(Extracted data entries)

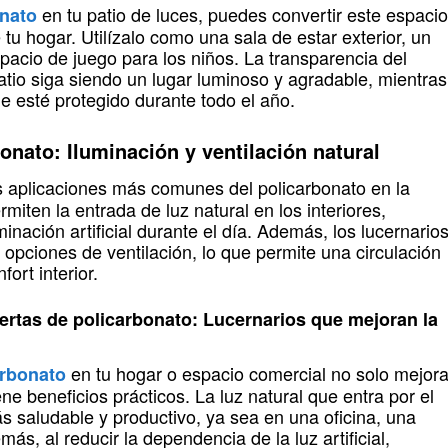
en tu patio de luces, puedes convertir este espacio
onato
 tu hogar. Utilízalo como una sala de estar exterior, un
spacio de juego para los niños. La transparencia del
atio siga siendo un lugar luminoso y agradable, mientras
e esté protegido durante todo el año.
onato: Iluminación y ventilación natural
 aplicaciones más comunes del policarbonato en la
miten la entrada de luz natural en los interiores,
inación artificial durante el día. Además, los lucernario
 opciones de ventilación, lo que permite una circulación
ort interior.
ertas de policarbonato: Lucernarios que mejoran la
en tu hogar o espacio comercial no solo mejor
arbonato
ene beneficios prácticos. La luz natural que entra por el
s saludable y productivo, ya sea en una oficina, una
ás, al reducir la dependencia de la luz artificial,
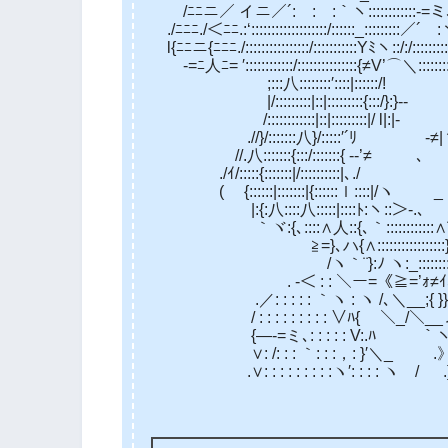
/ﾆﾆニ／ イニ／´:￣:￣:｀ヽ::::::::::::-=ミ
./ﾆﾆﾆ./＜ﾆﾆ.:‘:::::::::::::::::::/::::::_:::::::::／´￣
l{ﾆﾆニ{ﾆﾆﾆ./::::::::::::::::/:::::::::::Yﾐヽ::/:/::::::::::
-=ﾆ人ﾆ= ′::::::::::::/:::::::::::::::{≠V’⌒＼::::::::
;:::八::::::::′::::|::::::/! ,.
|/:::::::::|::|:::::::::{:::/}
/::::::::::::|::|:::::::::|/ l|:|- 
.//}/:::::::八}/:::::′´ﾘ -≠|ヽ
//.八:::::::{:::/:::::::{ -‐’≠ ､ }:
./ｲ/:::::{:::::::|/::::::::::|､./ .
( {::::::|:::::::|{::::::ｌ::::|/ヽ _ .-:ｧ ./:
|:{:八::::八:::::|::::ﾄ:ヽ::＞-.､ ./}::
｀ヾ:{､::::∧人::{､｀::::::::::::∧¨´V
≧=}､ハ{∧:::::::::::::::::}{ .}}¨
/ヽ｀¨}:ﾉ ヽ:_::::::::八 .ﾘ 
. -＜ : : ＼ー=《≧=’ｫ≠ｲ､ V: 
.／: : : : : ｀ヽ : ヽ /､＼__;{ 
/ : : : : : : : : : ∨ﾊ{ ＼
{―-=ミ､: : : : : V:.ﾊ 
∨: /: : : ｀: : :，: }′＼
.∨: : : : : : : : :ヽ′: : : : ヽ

==

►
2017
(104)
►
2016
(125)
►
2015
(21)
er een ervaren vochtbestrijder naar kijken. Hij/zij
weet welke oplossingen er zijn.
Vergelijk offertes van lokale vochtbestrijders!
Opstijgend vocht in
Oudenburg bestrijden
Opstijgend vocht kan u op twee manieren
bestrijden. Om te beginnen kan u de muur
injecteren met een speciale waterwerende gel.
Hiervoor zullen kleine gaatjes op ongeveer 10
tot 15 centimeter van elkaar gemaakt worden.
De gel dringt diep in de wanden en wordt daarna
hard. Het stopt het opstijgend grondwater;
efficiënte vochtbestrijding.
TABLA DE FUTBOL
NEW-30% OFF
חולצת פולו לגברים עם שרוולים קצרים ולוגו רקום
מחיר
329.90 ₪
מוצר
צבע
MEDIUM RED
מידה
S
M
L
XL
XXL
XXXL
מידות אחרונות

**WORK TASK**
The required output is every line above from the one with "er een ervaren" down to the one with "מידות אחרונות", restated word for word, ends included.

**SOLUTION TO THE PROBLEM**
er een ervaren vochtbestrijder naar kijken. Hij/zij
weet welke oplossingen er zijn.
Vergelijk offertes van lokale vochtbestrijders!
Opstijgend vocht in
Oudenburg bestrijden
Opstijgend vocht kan u op twee manieren
bestrijden. Om te beginnen kan u de muur
injecteren met een speciale waterwerende gel.
Hiervoor zullen kleine gaatjes op ongeveer 10
tot 15 centimeter van elkaar gemaakt worden.
De gel dringt diep in de wanden en wordt daarna
hard. Het stopt het opstijgend grondwater;
efficiënte vochtbestrijding.
TABLA DE FUTBOL
NEW-30% OFF
חולצת פולו לגברים עם שרוולים קצרים ולוגו רקום
מחיר
329.90 ₪
מוצר
צבע
MEDIUM RED
מידה
S
M
L
XL
XXL
XXXL
מידות אחרונות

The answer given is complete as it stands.